* [EXCERPT TO READ]:
What happened to the poor Bastard? Why has Sega been dragging Sonic’s name through the mud all this time? Why can’t they conjure that magic that made Sega a force to be reckoned with?

Some game players( those who still remember the hay-day of Sonic games and could be bothered to give a care about) think that Sonic:Unleashed might be a return to form for the franchise, putting Sonic in a game that more closely resembles the 2D side-scrollers that made him Nintendo’s worst enemy all those years ago. Fans think that a healthy dose of nostalgia for “th good ol’ days” might be exactly what Sonic needs. Sonic fans, deluded by a gamers greatest weakness (nostalgia),bought copies of Sonic Adventure 1 and 2, Sonic Heroes, Shadow the Hedgehog, and the “re-imagined” Sonic the Hedgehog.

If you were to put those titles on a list, then congratulations: you’ve managed to create an in-depth and sophisticated feature about the worst 3-D platformers ever created.
Remind me who thought this was a good idea.
Remind me who thought this was a good idea.


Bad camera, boring level design, anime voice acting, a story: looking at the “features” those games brought to bear, its no surprise that some game players wants Sonic to go back to his roots: old school side scrolling platformer.

They couldn’t be further for the truth.

Nostalgia is a dangerous weapon: by conjuring up the aforementioned “good ol’ days” in a new product, game makers con the average “Joe Gamer” into thinking their having fun. However, if developers continue to give players nostalgia trips rather than new experiences, the series is bound to fall into a rut. Going back to the “fun years” of 2-D gaming certainly won’t bring Sonic back. Much like the Sonic Rush games (the only halfway decent entries the series has seen in a while) a “new” old Sonic game will only be enjoyable, as Giant Bomb’s Jeff Gerstmann wisely puts it, “in a retro sense”; it might be a neat distraction, but it couldn’t possibly stand toe to toe with faster, more interesting modern games. It wouldn't compete with the faster games, and couldn't be counted toe-to-toe with the better platformers. In a no man's land where the series can't please the modern sensibilities of gamers, the franchise would lose interest even from the most die hard fans, and Sonic would be no more.

That puts the Sonic franchise in a bit of a quagmire, doesn’t it? Continuing to make the terrible 3-D platformers will surely put a nail in the series’ coffin, while making a “new” 2-D platformer will regulate the franchise to a lifetime of smaller, less important releases.

* [PROVIDED MATERIAL]:
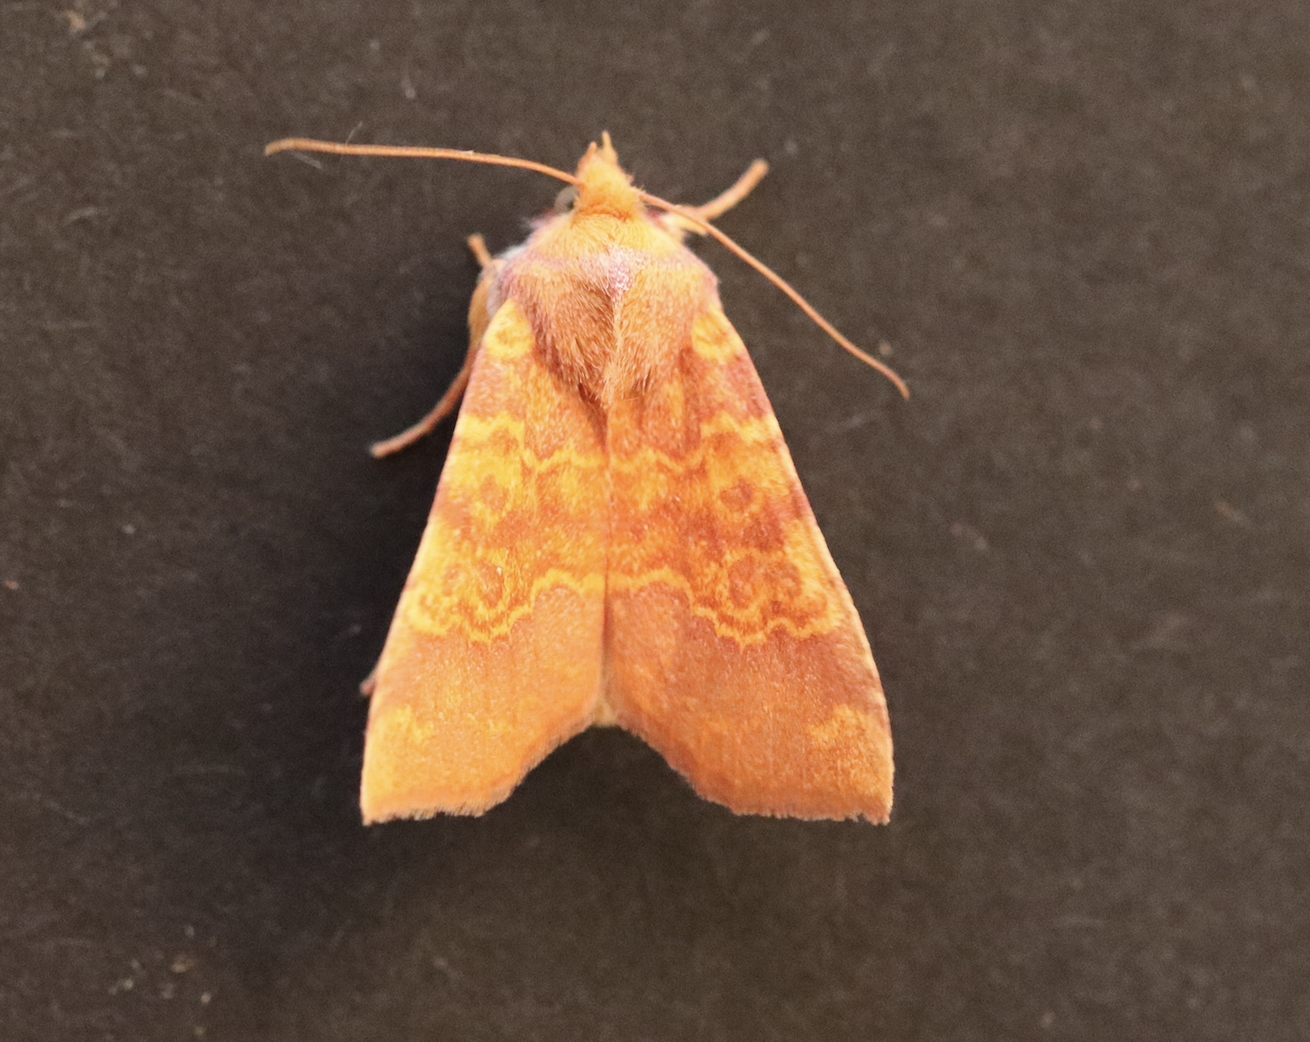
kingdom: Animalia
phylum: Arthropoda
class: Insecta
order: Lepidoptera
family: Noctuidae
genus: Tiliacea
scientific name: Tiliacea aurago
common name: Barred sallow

* [REQUIRED WORK]:
1) Translate this sentence from the Sonic article into Spanish: "Going back to the “fun years” of 2-D gaming certainly won’t bring Sonic back."
2) In the Sonic article, who is quoted as saying a new old Sonic game would be enjoyable only "in a retro sense"?
The records have nothing to do with what is asked here.

* [EXERCISE SOLUTIONS]:
1) Volver a los “años divertidos” de los juegos en 2-D sin duda no traerá de vuelta a Sonic.

2) Giant Bomb's Jeff Gerstmann.